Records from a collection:
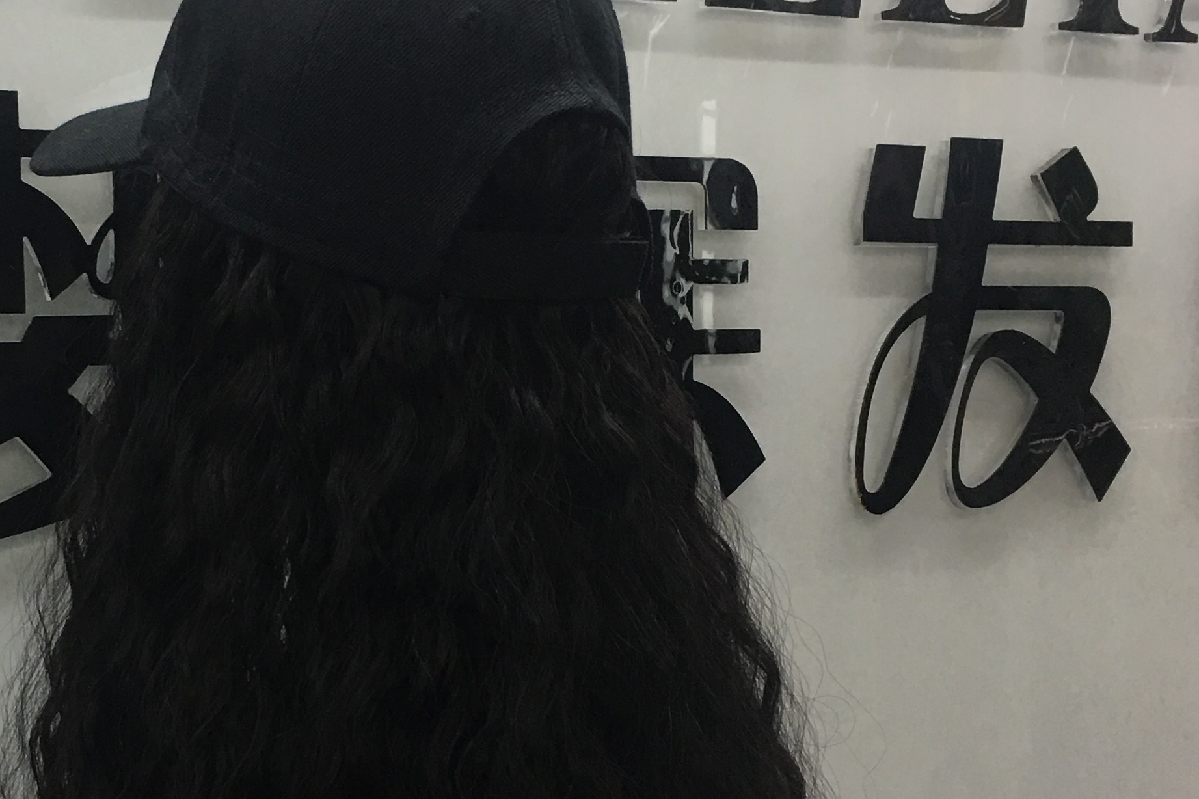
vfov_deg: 20.5
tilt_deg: -3.0
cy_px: 574
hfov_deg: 30.0
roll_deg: +0.7
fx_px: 2198
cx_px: 297
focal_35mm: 66
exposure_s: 1/33
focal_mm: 4.15
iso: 40
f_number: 2.2
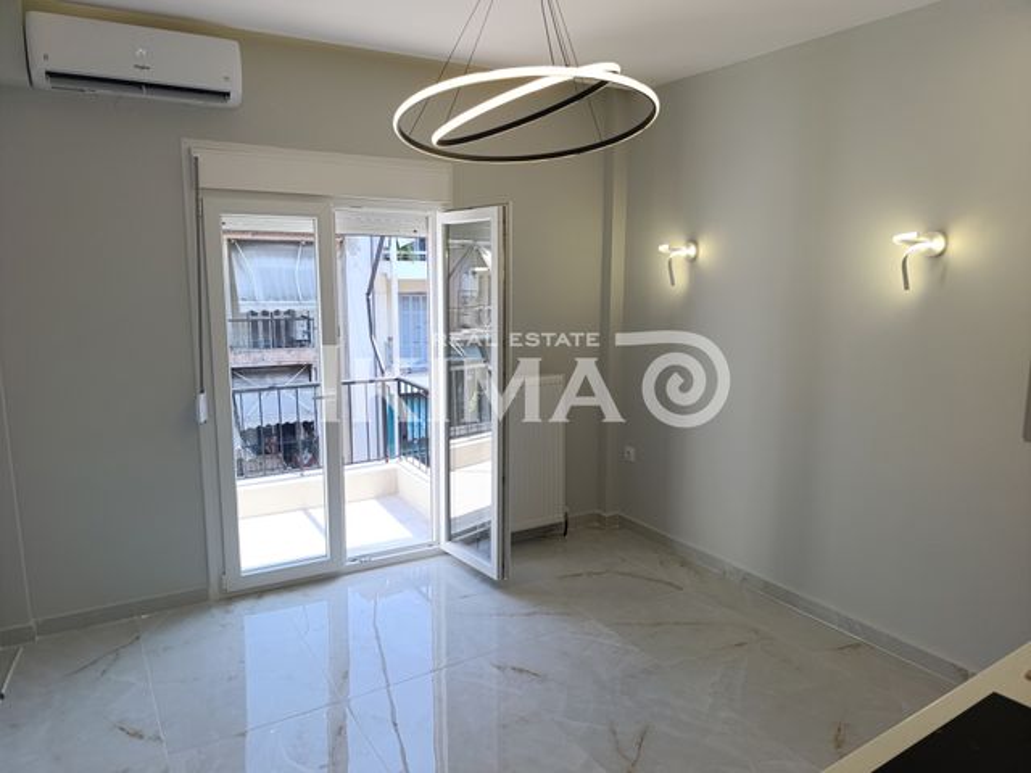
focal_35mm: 23
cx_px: 516
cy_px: 386
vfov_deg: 58.9
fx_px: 685
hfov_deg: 73.9
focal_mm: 6.14
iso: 80
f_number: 1.6
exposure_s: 1/100
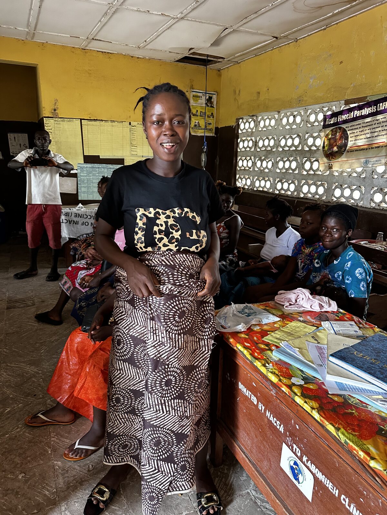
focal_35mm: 24
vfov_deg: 71.6
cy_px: 258
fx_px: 358
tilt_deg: -14.0
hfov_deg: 56.8
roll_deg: -1.4
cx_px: 194
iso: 640
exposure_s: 1/60
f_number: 1.78
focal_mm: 6.86
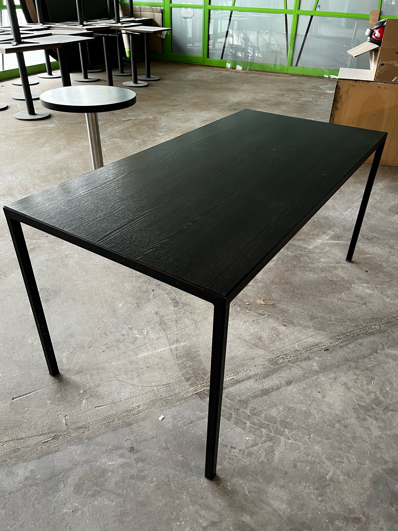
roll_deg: -0.6
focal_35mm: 26
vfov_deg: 67.3
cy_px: 266
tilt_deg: -34.8
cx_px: 199
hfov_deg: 53.0
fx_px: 399
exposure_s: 1/50
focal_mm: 5.1
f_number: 1.6
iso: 250
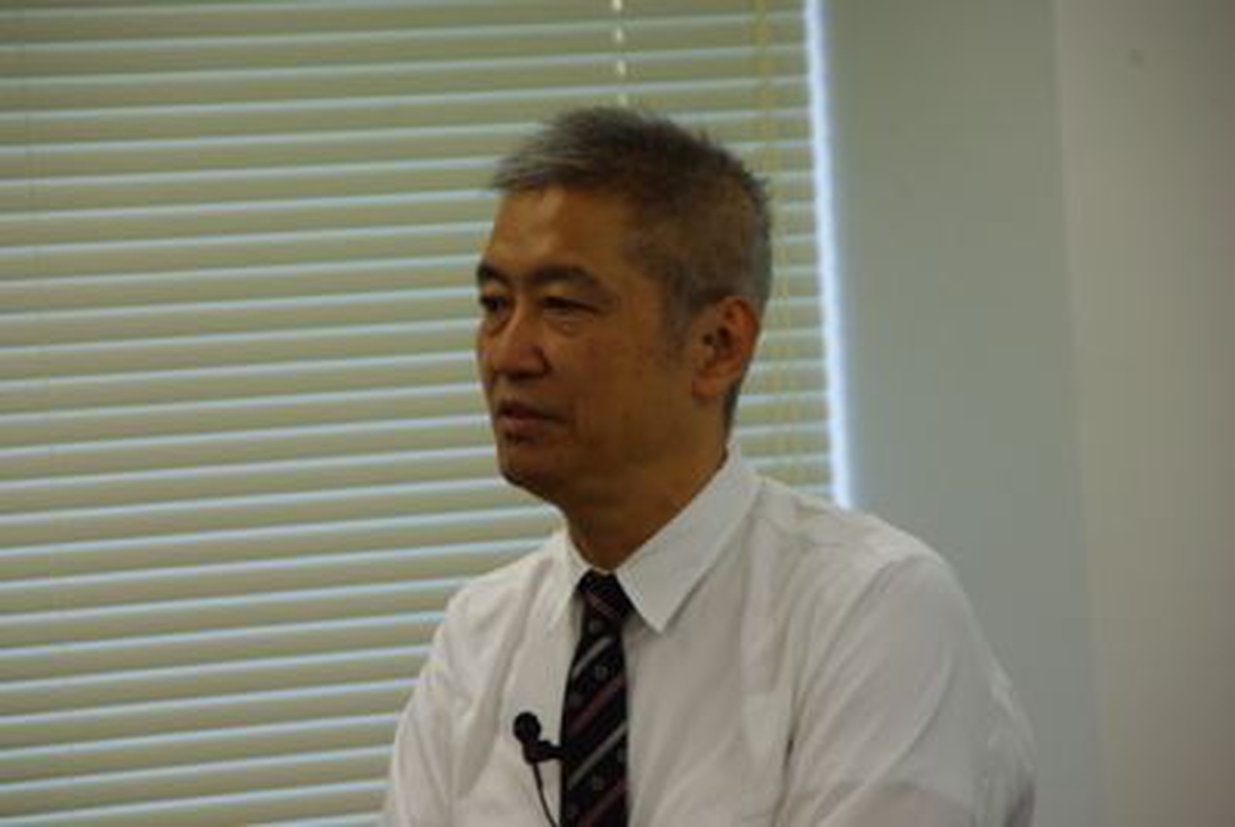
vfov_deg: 4.6
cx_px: 618
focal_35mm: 300
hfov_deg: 6.9
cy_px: 414
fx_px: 10307
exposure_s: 1/30
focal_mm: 200
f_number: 6.3
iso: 400
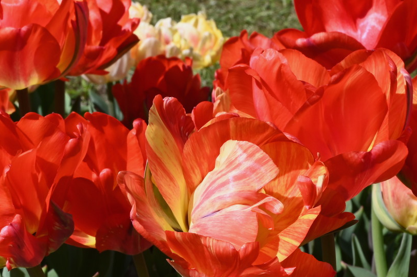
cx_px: 104
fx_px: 1342
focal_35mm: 116
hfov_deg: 17.6
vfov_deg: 11.7
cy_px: 271
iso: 160
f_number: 22
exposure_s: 1/60
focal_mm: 49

| WHAT YOU NEED TO DO |
Would you please copy, exactly and only, the lines from the one with "hfov_deg: 56.8" through the end of the entries above, skipping every picture?

| YOUR SOLUTION |
hfov_deg: 56.8
roll_deg: -1.4
cx_px: 194
iso: 640
exposure_s: 1/60
f_number: 1.78
focal_mm: 6.86
roll_deg: -0.6
focal_35mm: 26
vfov_deg: 67.3
cy_px: 266
tilt_deg: -34.8
cx_px: 199
hfov_deg: 53.0
fx_px: 399
exposure_s: 1/50
focal_mm: 5.1
f_number: 1.6
iso: 250
vfov_deg: 4.6
cx_px: 618
focal_35mm: 300
hfov_deg: 6.9
cy_px: 414
fx_px: 10307
exposure_s: 1/30
focal_mm: 200
f_number: 6.3
iso: 400
cx_px: 104
fx_px: 1342
focal_35mm: 116
hfov_deg: 17.6
vfov_deg: 11.7
cy_px: 271
iso: 160
f_number: 22
exposure_s: 1/60
focal_mm: 49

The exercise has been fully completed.